▸ **Selected excerpt**:
_ _ _ _

By Yi Li (Weiyuan)
Kubernetes has become an important infrastructure for the next-generation cloud IT architectures of enterprises. However, the deployment and maintenance of Kubernetes clusters still involve a high complexity and many challenges. Alibaba Cloud Container Service has been evolving along with customers and the community since its launch in 2015. Currently, it hosts tens of thousands of Kubernetes clusters to support customers all over the world. In this article, I will analyze some of the common problems during cluster planning and provide corresponding solutions.
How to Select a Specification for Worker Node Instances
Bare Metal or Virtual Machine?
Dimanti’s 2019 container survey report analyzed the main reasons why private cloud users select bare metal instances to run containers.
1) The main reason that most users (over 55%) chose bare metal instances was that traditional virtualization technologies result in high I/O loss. For I/O-intensive applications, bare metal instances provide better performance than traditional virtual machines (VMs).

_ _ _ _

▸ **Task statement**: Condense the paragraph of the Kubernetes article that begins "Kubernetes has become an important infrastructure" into a short bulleted list that keeps its main facts. The data that comes next has no role in this work.

▸ **Collected data**:
_ _ _ _

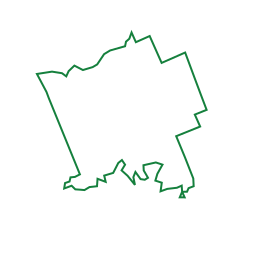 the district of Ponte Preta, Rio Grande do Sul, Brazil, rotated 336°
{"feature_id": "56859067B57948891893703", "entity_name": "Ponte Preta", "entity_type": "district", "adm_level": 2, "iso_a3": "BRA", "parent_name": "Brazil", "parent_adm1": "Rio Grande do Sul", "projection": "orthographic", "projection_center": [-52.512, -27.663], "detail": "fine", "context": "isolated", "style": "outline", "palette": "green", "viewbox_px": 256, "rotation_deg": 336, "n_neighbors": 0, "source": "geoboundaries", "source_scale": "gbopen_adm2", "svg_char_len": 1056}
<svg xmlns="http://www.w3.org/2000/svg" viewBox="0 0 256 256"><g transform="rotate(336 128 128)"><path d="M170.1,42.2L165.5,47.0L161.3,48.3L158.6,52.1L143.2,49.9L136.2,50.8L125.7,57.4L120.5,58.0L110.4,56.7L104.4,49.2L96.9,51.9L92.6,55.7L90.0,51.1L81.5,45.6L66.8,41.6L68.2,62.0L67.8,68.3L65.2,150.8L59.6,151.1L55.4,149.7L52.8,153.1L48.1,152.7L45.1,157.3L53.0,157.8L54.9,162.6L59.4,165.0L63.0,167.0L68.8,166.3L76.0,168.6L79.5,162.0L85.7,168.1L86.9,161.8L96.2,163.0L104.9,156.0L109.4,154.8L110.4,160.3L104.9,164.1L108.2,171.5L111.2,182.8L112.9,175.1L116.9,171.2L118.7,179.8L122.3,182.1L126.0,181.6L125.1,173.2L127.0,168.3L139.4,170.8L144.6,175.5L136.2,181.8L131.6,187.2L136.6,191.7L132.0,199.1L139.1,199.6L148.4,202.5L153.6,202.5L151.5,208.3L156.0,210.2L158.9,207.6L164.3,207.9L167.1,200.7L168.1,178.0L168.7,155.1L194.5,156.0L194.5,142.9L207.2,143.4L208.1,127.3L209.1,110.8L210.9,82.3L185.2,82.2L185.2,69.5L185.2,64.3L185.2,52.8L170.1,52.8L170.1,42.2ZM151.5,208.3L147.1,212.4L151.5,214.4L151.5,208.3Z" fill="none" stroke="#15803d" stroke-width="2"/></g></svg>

_ _ _ _

▸ **Solution for this task**:
- Kubernetes is now a key infrastructure for enterprises' next-generation cloud IT architectures.
- Deploying and maintaining Kubernetes clusters is still complex and challenging.
- Alibaba Cloud Container Service launched in 2015 and has evolved with customers and the community.
- It currently hosts tens of thousands of Kubernetes clusters for customers around the world.
- The article analyzes common cluster-planning problems and offers solutions.